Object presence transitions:
__________

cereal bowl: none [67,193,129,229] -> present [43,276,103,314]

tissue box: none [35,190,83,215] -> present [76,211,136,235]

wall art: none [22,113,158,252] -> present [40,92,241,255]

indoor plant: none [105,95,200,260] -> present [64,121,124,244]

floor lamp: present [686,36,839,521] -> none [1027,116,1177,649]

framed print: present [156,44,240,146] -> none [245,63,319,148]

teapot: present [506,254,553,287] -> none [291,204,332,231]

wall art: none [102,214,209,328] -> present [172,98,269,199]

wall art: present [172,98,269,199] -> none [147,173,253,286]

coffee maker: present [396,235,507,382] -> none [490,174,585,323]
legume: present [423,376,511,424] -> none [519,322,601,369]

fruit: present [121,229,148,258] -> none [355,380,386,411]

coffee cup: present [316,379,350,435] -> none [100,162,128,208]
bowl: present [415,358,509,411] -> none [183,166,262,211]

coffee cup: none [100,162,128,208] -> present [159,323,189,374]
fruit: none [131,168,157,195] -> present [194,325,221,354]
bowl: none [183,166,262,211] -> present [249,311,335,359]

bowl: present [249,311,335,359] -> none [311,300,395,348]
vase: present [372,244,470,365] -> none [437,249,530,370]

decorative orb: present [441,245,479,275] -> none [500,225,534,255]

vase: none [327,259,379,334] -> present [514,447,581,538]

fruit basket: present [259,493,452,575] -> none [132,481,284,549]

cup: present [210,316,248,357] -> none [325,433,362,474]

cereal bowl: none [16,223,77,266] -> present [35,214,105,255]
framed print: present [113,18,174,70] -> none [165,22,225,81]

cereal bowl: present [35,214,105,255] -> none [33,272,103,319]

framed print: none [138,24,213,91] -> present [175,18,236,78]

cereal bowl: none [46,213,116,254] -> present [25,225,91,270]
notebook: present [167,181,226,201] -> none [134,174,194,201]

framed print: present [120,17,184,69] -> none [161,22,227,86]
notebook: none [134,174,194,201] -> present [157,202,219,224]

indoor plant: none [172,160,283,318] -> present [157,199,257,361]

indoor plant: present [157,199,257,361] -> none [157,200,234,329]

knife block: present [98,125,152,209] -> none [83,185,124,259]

__________

- [PROMPT]: The word to find is "framed". Copy every line of the data that holds it.

- [RESPONSE TO THE TASK]:
framed print: present [156,44,240,146] -> none [245,63,319,148]
framed print: present [113,18,174,70] -> none [165,22,225,81]
framed print: none [138,24,213,91] -> present [175,18,236,78]
framed print: present [120,17,184,69] -> none [161,22,227,86]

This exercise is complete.